◆ Exercise goal
Please repeat, from the entries that follow, the lines from the one containing "D. Capitalization |" through the one containing "14.5 | 13.9 |" exactly, adding nothing.
───── Given records
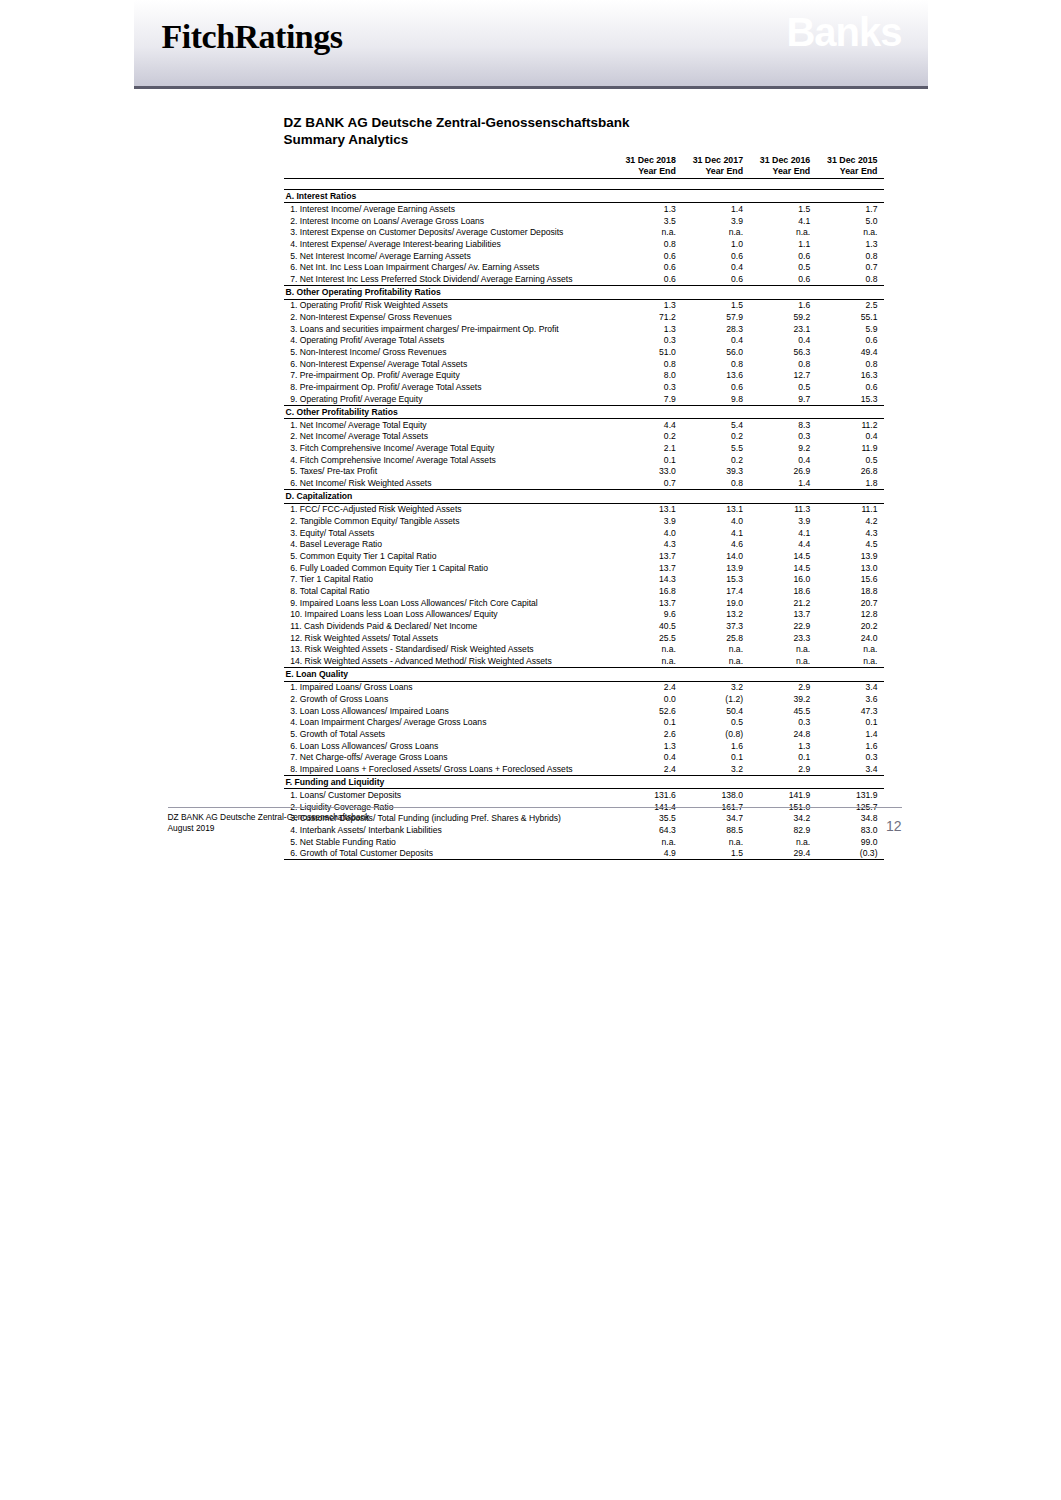FitchRatings
Banks
DZ BANK AG Deutsche Zentral-Genossenschaftsbank
Summary Analytics
| | 31 Dec 2018 | 31 Dec 2017 | 31 Dec 2016 | 31 Dec 2015 |
| --- | --- | --- | --- | --- |
| | Year End | Year End | Year End | Year End |
| A. Interest Ratios |
| 1. Interest Income/ Average Earning Assets | 1.3 | 1.4 | 1.5 | 1.7 |
| 2. Interest Income on Loans/ Average Gross Loans | 3.5 | 3.9 | 4.1 | 5.0 |
| 3. Interest Expense on Customer Deposits/ Average Customer Deposits | n.a. | n.a. | n.a. | n.a. |
| 4. Interest Expense/ Average Interest-bearing Liabilities | 0.8 | 1.0 | 1.1 | 1.3 |
| 5. Net Interest Income/ Average Earning Assets | 0.6 | 0.6 | 0.6 | 0.8 |
| 6. Net Int. Inc Less Loan Impairment Charges/ Av. Earning Assets | 0.6 | 0.4 | 0.5 | 0.7 |
| 7. Net Interest Inc Less Preferred Stock Dividend/ Average Earning Assets | 0.6 | 0.6 | 0.6 | 0.8 |
| B. Other Operating Profitability Ratios |
| 1. Operating Profit/ Risk Weighted Assets | 1.3 | 1.5 | 1.6 | 2.5 |
| 2. Non-Interest Expense/ Gross Revenues | 71.2 | 57.9 | 59.2 | 55.1 |
| 3. Loans and securities impairment charges/ Pre-impairment Op. Profit | 1.3 | 28.3 | 23.1 | 5.9 |
| 4. Operating Profit/ Average Total Assets | 0.3 | 0.4 | 0.4 | 0.6 |
| 5. Non-Interest Income/ Gross Revenues | 51.0 | 56.0 | 56.3 | 49.4 |
| 6. Non-Interest Expense/ Average Total Assets | 0.8 | 0.8 | 0.8 | 0.8 |
| 7. Pre-impairment Op. Profit/ Average Equity | 8.0 | 13.6 | 12.7 | 16.3 |
| 8. Pre-impairment Op. Profit/ Average Total Assets | 0.3 | 0.6 | 0.5 | 0.6 |
| 9. Operating Profit/ Average Equity | 7.9 | 9.8 | 9.7 | 15.3 |
| C. Other Profitability Ratios |
| 1. Net Income/ Average Total Equity | 4.4 | 5.4 | 8.3 | 11.2 |
| 2. Net Income/ Average Total Assets | 0.2 | 0.2 | 0.3 | 0.4 |
| 3. Fitch Comprehensive Income/ Average Total Equity | 2.1 | 5.5 | 9.2 | 11.9 |
| 4. Fitch Comprehensive Income/ Average Total Assets | 0.1 | 0.2 | 0.4 | 0.5 |
| 5. Taxes/ Pre-tax Profit | 33.0 | 39.3 | 26.9 | 26.8 |
| 6. Net Income/ Risk Weighted Assets | 0.7 | 0.8 | 1.4 | 1.8 |
| D. Capitalization |
| 1. FCC/ FCC-Adjusted Risk Weighted Assets | 13.1 | 13.1 | 11.3 | 11.1 |
| 2. Tangible Common Equity/ Tangible Assets | 3.9 | 4.0 | 3.9 | 4.2 |
| 3. Equity/ Total Assets | 4.0 | 4.1 | 4.1 | 4.3 |
| 4. Basel Leverage Ratio | 4.3 | 4.6 | 4.4 | 4.5 |
| 5. Common Equity Tier 1 Capital Ratio | 13.7 | 14.0 | 14.5 | 13.9 |
| 6. Fully Loaded Common Equity Tier 1 Capital Ratio | 13.7 | 13.9 | 14.5 | 13.0 |
| 7. Tier 1 Capital Ratio | 14.3 | 15.3 | 16.0 | 15.6 |
| 8. Total Capital Ratio | 16.8 | 17.4 | 18.6 | 18.8 |
| 9. Impaired Loans less Loan Loss Allowances/ Fitch Core Capital | 13.7 | 19.0 | 21.2 | 20.7 |
| 10. Impaired Loans less Loan Loss Allowances/ Equity | 9.6 | 13.2 | 13.7 | 12.8 |
| 11. Cash Dividends Paid & Declared/ Net Income | 40.5 | 37.3 | 22.9 | 20.2 |
| 12. Risk Weighted Assets/ Total Assets | 25.5 | 25.8 | 23.3 | 24.0 |
| 13. Risk Weighted Assets - Standardised/ Risk Weighted Assets | n.a. | n.a. | n.a. | n.a. |
| 14. Risk Weighted Assets - Advanced Method/ Risk Weighted Assets | n.a. | n.a. | n.a. | n.a. |
| E. Loan Quality |
| 1. Impaired Loans/ Gross Loans | 2.4 | 3.2 | 2.9 | 3.4 |
| 2. Growth of Gross Loans | 0.0 | (1.2) | 39.2 | 3.6 |
| 3. Loan Loss Allowances/ Impaired Loans | 52.6 | 50.4 | 45.5 | 47.3 |
| 4. Loan Impairment Charges/ Average Gross Loans | 0.1 | 0.5 | 0.3 | 0.1 |
| 5. Growth of Total Assets | 2.6 | (0.8) | 24.8 | 1.4 |
| 6. Loan Loss Allowances/ Gross Loans | 1.3 | 1.6 | 1.3 | 1.6 |
| 7. Net Charge-offs/ Average Gross Loans | 0.4 | 0.1 | 0.1 | 0.3 |
| 8. Impaired Loans + Foreclosed Assets/ Gross Loans + Foreclosed Assets | 2.4 | 3.2 | 2.9 | 3.4 |
| F. Funding and Liquidity |
| 1. Loans/ Customer Deposits | 131.6 | 138.0 | 141.9 | 131.9 |
| 2. Liquidity Coverage Ratio | 141.4 | 161.7 | 151.0 | 125.7 |
| 3. Customer Deposits/ Total Funding (including Pref. Shares & Hybrids) | 35.5 | 34.7 | 34.2 | 34.8 |
| 4. Interbank Assets/ Interbank Liabilities | 64.3 | 88.5 | 82.9 | 83.0 |
| 5. Net Stable Funding Ratio | n.a. | n.a. | n.a. | 99.0 |
| 6. Growth of Total Customer Deposits | 4.9 | 1.5 | 29.4 | (0.3) |
DZ BANK AG Deutsche Zentral-Genossenschaftsbank
August 2019
12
──────────
◆ Answer to the exercise
| D. Capitalization |
| 1. FCC/ FCC-Adjusted Risk Weighted Assets | 13.1 | 13.1 | 11.3 | 11.1 |
| 2. Tangible Common Equity/ Tangible Assets | 3.9 | 4.0 | 3.9 | 4.2 |
| 3. Equity/ Total Assets | 4.0 | 4.1 | 4.1 | 4.3 |
| 4. Basel Leverage Ratio | 4.3 | 4.6 | 4.4 | 4.5 |
| 5. Common Equity Tier 1 Capital Ratio | 13.7 | 14.0 | 14.5 | 13.9 |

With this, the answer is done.